Geography Colloquium Series
Geography Colloquium Series
The City after Property: Abandonment and Repair in Postindustrial Detroit
In the early 2010s, the Motor City became a laboratory for reimagining postindustrial futures. A skeleton of its former self, city officials classified a staggering 150,000 lots—more than a third of Detroit’s land—as “vacant” or “abandoned,” designations that elided as much as they revealed. The notion of a city with too much land grabbed media headlines. As plans unfolded to shrink and green Detroit, a paradox emerged. Even as the city’s land problem was widely characterized as one of abundance (too much land and too little demand), it became more difficult for many residents to acquire land and stay in their homes. In this talk, Sara Safransky draws from A People’s Atlas of Detroit (2020) and her new book The City After Property to explore the complex questions of justice at the heart of this paradox.
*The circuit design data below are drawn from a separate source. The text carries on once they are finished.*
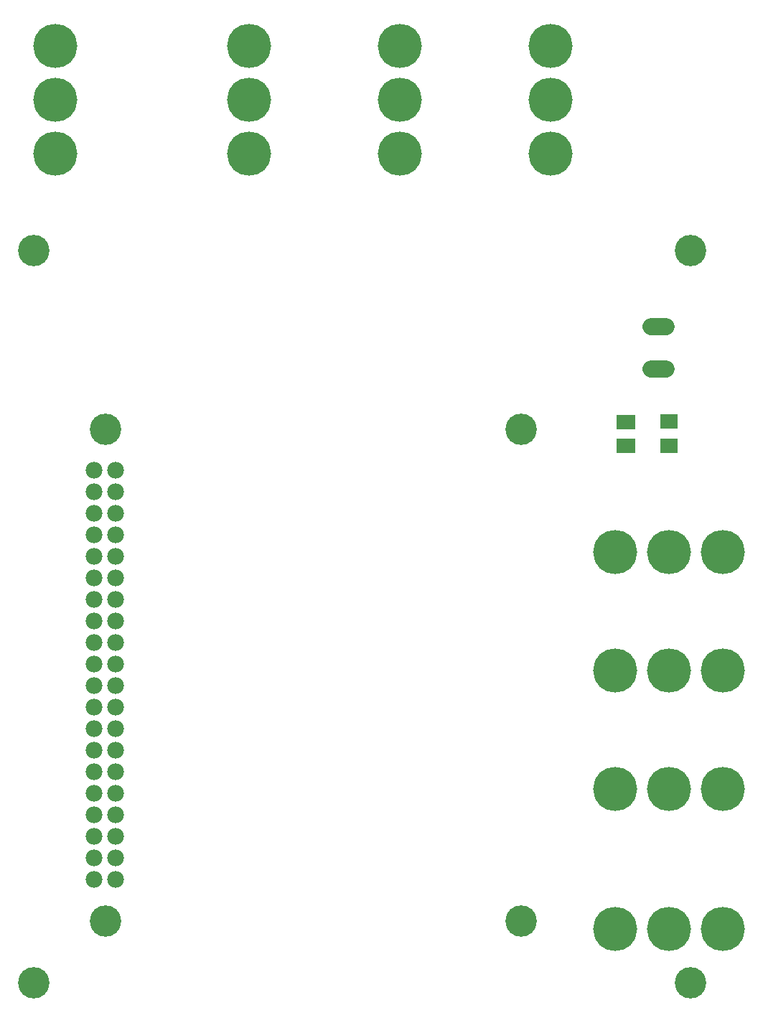
<source format=gbr>
G04 EAGLE Gerber RS-274X export*
G75*
%MOMM*%
%FSLAX34Y34*%
%LPD*%
%INSoldermask Bottom*%
%IPPOS*%
%AMOC8*
5,1,8,0,0,1.08239X$1,22.5*%
G01*
%ADD10C,5.203200*%
%ADD11C,3.703200*%
%ADD12C,1.981200*%
%ADD13C,1.993900*%
%ADD14R,2.006200X1.803200*%
%ADD15R,2.203200X1.803200*%


D10*
X736600Y419100D03*
X800100Y419100D03*
X863600Y419100D03*
X736600Y279400D03*
X800100Y279400D03*
X863600Y279400D03*
X736600Y114300D03*
X800100Y114300D03*
X863600Y114300D03*
X736600Y558800D03*
X800100Y558800D03*
X863600Y558800D03*
X304800Y1028700D03*
X304800Y1092200D03*
X304800Y1155700D03*
X482600Y1028700D03*
X482600Y1092200D03*
X482600Y1155700D03*
X660400Y1028700D03*
X660400Y1092200D03*
X660400Y1155700D03*
X76200Y1028700D03*
X76200Y1092200D03*
X76200Y1155700D03*
D11*
X50800Y914400D03*
X50800Y50800D03*
X825500Y50800D03*
X825500Y914400D03*
X625400Y123900D03*
X135400Y123900D03*
X135400Y703900D03*
X625400Y703900D03*
D12*
X121920Y172720D03*
X147320Y172720D03*
X121920Y198120D03*
X147320Y198120D03*
X147320Y223520D03*
X121920Y223520D03*
X121920Y248920D03*
X147320Y248920D03*
X147320Y274320D03*
X121920Y274320D03*
X121920Y299720D03*
X147320Y299720D03*
X147320Y325120D03*
X121920Y325120D03*
X121920Y350520D03*
X147320Y350520D03*
X147320Y375920D03*
X121920Y375920D03*
X121920Y401320D03*
X147320Y401320D03*
X147320Y426720D03*
X121920Y426720D03*
X121920Y452120D03*
X147320Y452120D03*
X147320Y477520D03*
X121920Y477520D03*
X121920Y502920D03*
X147320Y502920D03*
X147320Y528320D03*
X121920Y528320D03*
X121920Y553720D03*
X147320Y553720D03*
X147320Y579120D03*
X121920Y579120D03*
X121920Y604520D03*
X147320Y604520D03*
X147320Y629920D03*
X121920Y629920D03*
X121920Y655320D03*
X147320Y655320D03*
D13*
X778447Y775100D02*
X796354Y775100D01*
X796354Y825100D02*
X778447Y825100D01*
D14*
X800100Y684280D03*
X800100Y712720D03*
D15*
X749300Y684500D03*
X749300Y712500D03*
M02*

</source>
To understand how a city could have too much land but not enough to go around, Safransky rereads narratives of postindustrial decline. She argues that to more adequately confront the politics of abandonment that shape struggles over urban futures, we must go beyond seeing property as simply a thing that one owns (i.e., the land itself) and interrogate it as a historical and racialized construct, an ideology, and a moral force that shapes selves and worlds. In other words, we must ask what comes after property?
Sara Safransky is a human geographer and Assistant Professor in the Department of Human and Organizational Development at Vanderbilt University. She is the author of The City after Property, co-editor of A People’s Atlas of Detroit, and co-producer of its sister documentary, A People’s Story of Detroit. Her writing can be found in Antipode, International Journal of Urban and Regional Research, Environment & Planning D, Urban Geography, and elsewhere.